Explore Black History in Dublin GA

The history of where we’ve been and the dreams of where we’re going have always been an important part of the shaping of who we have been and will become in Dublin, GA. In celebration black history, explore these 6 African American history sites in Dublin GA.

1. History on Your Sleeve

Start your tour with a souvenir. The Dublin Visitors Center has MLK tees highlighting the First African Baptist Church where young Civil Rights leader Dr. Martin L. King, Jr., gave his first speech. For only $15 you can wear a piece of history on your sleeve from Dublin, Georgia.

2. First African Baptist Church

Capture a glimpse into the child that became a legend of the Civil Rights movement. On April 17, 1944, the Colored Elks Clubs of Georgia held their state convention at First African Baptist Church in Dublin and sponsored an essay contest. A 15 year old student at Booker T. Washington High School in Atlanta delivered a speech entitled The Negro and the Constitution. Little did the audience realize they were witnessing the first public speech by Dr. Martin Luther King, Jr., and the start of the Civil Rights Movement.

3. MLK Monument Park

Experience one child’s rise to greatness at Martin Luther King, Jr. Monument Park in Dublin GA. The park features a mural and a sculpture by Georgia artist Corey Barksdale with an audio box revealing four stories of the past, bringing the era of the Civil Rights Movement to life.

4. Lodging Site

Visit a Dublin site where African American travelers could eat, sleep, and fuel up during their trips across the Southeast at. The Dudley Motel. This was a gathering place for African Americans during segregation, including civil rights leaders like Dr. Martin Luther King, Jr. and Maynard Jackson. Currently, you can view the exterior of the now defunct motel. The motel is one of 70 historic landmarks on the self-guided Historic Downtown Dublin Walking Tour.
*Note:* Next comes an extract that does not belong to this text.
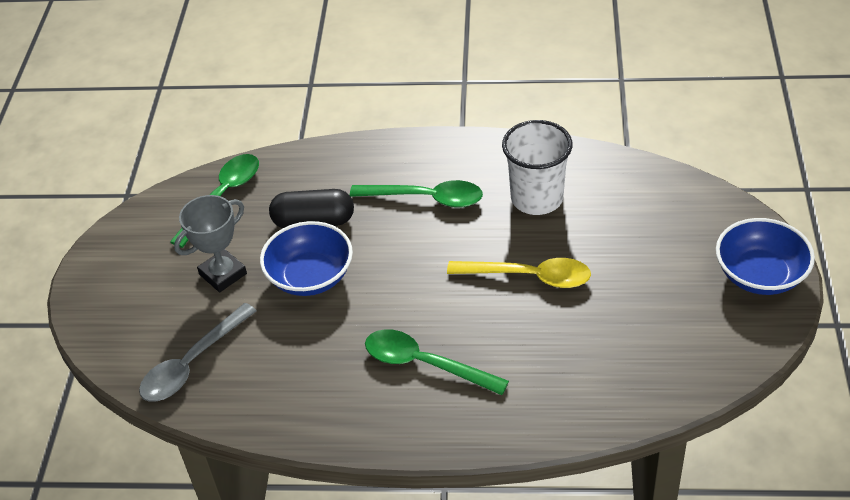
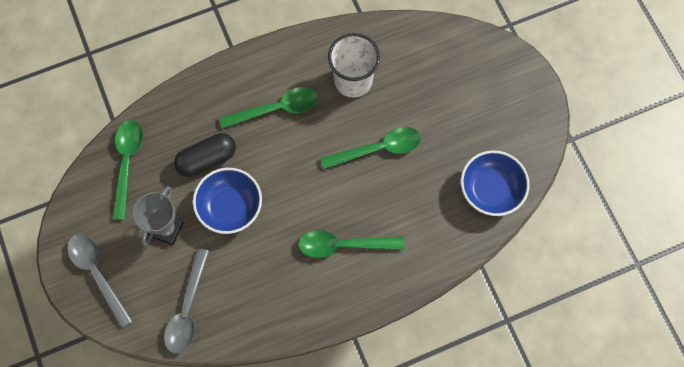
camera: 30 degrees left, 25 degrees up
(117, 291) = (97, 273): none -> grey spoon
(530, 277) = (378, 149): yellow spoon -> green spoon
(760, 275) = (522, 90): blue bowl -> blue bowl (491, 190)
5. Cross the Creek Cemetery

Explore the peaceful public cemetery where Dublin African Americans were laid to rest during segregation. Cross the Creek Cemetery was established in 1906 and is the final resting place for many African American souls, many of which have names deeply rooted in Black History.

6. Soul Food

Complete your tour with some serious Southern soul food. Miller’s Soul Food is the oldest and only Black owned restaurant in Downtown Dublin serving up southern recipes since the 1950’s!